* Job item *
In the material below, find every line with "Award" and pull it out.

* Records supplied *

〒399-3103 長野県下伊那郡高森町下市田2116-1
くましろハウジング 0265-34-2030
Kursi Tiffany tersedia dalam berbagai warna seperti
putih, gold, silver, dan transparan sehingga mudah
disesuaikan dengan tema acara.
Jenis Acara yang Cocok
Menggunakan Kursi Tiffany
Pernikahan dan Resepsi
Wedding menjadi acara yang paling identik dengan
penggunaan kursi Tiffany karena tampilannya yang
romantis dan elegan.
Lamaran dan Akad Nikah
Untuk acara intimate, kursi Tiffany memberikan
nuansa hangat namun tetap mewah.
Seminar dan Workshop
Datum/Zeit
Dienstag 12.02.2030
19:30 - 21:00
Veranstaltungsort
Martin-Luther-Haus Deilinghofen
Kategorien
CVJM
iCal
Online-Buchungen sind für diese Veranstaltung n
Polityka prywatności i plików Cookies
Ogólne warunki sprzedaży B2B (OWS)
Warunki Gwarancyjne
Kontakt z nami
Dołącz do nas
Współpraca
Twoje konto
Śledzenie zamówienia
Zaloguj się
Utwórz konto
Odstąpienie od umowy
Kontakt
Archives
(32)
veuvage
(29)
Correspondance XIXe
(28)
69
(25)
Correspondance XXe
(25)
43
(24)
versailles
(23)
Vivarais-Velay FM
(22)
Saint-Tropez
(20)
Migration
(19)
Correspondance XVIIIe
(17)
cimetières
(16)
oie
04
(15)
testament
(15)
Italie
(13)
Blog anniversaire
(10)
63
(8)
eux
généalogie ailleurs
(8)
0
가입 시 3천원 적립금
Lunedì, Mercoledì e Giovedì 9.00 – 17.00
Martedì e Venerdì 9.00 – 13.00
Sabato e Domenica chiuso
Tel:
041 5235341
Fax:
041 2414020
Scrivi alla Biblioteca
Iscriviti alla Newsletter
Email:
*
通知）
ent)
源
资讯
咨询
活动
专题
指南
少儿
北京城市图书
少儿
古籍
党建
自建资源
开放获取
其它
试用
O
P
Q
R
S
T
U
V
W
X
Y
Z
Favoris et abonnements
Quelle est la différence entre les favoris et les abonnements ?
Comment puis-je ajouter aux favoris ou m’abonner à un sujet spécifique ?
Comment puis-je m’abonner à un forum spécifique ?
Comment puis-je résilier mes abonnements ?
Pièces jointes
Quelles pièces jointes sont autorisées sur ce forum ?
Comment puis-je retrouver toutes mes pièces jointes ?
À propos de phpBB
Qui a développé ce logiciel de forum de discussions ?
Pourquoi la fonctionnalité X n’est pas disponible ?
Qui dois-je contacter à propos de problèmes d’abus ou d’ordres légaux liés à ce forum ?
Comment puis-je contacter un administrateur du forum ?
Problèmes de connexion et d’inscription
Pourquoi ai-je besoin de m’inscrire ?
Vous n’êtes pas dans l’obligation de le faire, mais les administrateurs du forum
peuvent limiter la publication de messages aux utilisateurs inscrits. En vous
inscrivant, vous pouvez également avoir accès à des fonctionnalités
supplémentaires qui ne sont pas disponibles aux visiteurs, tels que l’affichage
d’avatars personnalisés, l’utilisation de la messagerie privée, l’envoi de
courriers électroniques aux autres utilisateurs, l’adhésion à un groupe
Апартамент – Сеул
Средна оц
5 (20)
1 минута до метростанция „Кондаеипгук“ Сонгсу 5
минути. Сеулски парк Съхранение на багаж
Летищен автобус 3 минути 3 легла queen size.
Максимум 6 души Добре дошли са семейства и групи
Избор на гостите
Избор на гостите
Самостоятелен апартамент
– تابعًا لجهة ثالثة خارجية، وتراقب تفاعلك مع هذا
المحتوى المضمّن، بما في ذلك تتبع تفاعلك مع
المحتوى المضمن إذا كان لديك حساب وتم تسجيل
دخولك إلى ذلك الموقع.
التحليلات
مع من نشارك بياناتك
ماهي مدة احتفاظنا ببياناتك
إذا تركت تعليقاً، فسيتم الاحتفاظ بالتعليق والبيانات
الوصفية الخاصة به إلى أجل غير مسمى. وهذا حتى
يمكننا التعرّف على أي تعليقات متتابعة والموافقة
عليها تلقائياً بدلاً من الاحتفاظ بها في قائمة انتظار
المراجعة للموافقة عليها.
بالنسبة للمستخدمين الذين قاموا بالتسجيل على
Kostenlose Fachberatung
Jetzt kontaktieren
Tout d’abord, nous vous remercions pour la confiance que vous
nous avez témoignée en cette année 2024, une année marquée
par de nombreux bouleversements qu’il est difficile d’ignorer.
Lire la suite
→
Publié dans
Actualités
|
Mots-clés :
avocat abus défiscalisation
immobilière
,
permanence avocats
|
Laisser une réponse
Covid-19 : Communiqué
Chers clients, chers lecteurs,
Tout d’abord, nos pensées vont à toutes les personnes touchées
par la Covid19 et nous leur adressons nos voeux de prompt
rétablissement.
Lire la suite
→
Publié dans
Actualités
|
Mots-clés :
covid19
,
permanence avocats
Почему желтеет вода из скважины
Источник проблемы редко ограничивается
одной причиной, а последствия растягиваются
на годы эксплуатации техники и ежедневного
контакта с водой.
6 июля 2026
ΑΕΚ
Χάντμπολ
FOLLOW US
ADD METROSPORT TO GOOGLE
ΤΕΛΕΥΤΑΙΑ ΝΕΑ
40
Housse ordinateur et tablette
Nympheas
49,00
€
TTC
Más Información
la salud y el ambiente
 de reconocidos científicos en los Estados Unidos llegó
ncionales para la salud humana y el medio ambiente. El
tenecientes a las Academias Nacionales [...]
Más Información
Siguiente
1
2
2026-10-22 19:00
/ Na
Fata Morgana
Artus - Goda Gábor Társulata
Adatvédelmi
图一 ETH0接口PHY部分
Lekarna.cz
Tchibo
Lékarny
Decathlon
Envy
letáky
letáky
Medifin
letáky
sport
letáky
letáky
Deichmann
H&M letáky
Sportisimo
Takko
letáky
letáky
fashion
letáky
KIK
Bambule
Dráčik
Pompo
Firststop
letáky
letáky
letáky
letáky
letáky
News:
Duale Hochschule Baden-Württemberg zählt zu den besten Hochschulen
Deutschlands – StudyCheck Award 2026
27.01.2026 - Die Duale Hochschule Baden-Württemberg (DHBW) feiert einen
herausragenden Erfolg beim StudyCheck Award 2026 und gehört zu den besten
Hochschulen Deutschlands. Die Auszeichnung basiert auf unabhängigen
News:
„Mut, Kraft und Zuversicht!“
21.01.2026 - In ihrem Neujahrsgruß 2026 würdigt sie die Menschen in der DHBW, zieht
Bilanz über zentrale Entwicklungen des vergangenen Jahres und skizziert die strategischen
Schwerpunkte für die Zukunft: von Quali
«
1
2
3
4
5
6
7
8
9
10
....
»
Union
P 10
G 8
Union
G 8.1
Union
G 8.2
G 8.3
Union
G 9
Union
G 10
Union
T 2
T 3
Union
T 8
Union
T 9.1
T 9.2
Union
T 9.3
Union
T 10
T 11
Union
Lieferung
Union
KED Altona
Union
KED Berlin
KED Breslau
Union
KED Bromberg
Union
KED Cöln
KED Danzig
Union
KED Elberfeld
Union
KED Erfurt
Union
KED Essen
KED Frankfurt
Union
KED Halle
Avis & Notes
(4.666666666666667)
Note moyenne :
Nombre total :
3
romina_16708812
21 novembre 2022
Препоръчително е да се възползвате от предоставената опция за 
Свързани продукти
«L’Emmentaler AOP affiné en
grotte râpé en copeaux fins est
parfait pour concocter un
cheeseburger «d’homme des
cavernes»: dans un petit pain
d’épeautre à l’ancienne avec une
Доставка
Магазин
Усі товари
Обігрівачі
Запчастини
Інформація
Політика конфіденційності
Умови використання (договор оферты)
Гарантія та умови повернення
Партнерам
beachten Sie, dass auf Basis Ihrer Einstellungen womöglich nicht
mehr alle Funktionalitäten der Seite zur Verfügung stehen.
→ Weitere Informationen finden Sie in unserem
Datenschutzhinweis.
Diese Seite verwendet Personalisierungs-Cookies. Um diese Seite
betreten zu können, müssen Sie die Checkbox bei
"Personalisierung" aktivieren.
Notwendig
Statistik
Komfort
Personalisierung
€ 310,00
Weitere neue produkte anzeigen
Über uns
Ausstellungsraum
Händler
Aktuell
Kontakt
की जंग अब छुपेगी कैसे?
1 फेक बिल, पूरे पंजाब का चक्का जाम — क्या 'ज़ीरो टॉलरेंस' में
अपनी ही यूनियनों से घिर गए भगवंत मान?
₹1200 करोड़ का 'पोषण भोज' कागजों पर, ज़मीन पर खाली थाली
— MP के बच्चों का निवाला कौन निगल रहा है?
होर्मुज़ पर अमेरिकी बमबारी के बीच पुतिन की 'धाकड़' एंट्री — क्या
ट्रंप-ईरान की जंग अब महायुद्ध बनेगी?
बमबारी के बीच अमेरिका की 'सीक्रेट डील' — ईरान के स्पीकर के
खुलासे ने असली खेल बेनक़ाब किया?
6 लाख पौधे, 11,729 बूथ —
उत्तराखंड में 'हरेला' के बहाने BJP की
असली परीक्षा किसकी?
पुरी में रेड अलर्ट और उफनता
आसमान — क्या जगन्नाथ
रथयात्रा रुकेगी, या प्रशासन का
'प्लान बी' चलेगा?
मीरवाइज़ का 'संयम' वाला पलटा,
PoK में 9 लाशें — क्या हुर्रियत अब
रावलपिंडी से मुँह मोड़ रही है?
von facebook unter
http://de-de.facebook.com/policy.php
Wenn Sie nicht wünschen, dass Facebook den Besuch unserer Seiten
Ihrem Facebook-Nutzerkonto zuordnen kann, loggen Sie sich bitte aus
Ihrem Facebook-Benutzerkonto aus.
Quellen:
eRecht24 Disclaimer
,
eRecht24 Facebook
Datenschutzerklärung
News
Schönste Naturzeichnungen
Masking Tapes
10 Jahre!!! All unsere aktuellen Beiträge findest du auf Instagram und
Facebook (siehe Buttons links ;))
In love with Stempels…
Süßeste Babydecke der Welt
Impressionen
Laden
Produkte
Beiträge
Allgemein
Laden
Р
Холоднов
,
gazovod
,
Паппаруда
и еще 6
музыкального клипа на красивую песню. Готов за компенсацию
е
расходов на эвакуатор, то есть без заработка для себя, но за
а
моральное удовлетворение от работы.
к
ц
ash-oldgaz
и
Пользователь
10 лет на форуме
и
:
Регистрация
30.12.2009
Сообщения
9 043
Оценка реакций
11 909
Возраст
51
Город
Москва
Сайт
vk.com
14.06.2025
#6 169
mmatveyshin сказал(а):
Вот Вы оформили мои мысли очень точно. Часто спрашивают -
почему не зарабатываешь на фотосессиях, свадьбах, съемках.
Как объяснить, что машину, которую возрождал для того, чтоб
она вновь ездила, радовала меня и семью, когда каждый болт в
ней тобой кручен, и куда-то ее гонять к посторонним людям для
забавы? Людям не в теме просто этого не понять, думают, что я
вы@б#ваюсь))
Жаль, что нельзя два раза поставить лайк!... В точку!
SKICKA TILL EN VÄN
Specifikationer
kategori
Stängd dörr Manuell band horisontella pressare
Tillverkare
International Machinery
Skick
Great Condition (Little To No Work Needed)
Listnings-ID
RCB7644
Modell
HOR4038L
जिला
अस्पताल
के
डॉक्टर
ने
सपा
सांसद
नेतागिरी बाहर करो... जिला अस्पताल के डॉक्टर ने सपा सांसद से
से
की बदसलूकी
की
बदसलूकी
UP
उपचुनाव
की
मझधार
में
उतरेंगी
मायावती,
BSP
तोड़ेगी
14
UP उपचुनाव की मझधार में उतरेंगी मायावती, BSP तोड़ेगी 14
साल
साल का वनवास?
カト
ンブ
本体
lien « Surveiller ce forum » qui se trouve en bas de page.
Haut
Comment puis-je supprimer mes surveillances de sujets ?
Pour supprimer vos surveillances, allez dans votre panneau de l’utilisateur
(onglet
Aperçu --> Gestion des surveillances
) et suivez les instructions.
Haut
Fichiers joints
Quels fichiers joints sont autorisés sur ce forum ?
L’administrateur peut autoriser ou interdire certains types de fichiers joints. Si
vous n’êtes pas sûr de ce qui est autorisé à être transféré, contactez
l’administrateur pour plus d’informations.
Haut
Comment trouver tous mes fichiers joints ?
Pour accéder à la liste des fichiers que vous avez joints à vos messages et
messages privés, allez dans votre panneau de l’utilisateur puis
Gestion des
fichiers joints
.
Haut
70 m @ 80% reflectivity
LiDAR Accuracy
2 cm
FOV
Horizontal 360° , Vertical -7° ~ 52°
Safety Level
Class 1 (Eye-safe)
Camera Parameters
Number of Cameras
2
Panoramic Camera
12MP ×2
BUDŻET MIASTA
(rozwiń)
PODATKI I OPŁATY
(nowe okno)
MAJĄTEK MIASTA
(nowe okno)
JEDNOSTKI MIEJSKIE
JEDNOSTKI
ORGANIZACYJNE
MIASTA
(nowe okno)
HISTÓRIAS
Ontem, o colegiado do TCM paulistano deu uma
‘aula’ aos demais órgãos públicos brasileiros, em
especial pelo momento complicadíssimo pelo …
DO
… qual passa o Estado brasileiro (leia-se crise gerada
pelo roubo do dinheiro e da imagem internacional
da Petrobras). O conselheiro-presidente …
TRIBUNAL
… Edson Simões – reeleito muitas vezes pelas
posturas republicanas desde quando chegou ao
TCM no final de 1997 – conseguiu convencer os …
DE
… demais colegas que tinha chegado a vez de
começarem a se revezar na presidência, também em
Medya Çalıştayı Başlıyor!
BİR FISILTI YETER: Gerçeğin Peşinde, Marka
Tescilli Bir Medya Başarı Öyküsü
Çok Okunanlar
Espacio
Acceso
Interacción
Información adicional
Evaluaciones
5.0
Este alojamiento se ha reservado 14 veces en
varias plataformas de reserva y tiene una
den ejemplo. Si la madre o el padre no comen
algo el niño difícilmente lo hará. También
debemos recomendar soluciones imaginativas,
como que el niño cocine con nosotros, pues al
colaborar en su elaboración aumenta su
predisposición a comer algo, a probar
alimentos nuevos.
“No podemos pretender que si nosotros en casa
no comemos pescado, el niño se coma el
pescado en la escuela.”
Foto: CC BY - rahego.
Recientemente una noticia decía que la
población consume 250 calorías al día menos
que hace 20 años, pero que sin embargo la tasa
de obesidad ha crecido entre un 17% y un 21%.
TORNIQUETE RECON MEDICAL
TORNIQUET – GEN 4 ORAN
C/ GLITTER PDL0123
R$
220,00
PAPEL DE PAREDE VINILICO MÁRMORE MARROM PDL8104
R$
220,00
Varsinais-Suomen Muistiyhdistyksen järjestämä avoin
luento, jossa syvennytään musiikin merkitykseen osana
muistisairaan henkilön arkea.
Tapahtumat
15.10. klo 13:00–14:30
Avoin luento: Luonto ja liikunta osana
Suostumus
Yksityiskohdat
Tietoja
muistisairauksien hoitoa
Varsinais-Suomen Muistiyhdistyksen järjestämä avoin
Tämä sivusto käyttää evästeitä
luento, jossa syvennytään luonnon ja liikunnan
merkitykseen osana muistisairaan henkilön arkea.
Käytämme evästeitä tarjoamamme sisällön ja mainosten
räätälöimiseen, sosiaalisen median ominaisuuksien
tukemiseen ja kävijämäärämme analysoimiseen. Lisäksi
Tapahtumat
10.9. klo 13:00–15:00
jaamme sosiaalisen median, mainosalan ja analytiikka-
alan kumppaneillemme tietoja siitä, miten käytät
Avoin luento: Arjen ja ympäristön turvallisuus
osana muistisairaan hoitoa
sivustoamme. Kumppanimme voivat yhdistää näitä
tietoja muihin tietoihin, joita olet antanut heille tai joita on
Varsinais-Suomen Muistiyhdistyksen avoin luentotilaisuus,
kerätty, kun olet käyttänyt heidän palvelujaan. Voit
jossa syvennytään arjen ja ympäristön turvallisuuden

* Exercise answer *
Deutschlands – StudyCheck Award 2026
herausragenden Erfolg beim StudyCheck Award 2026 und gehört zu den besten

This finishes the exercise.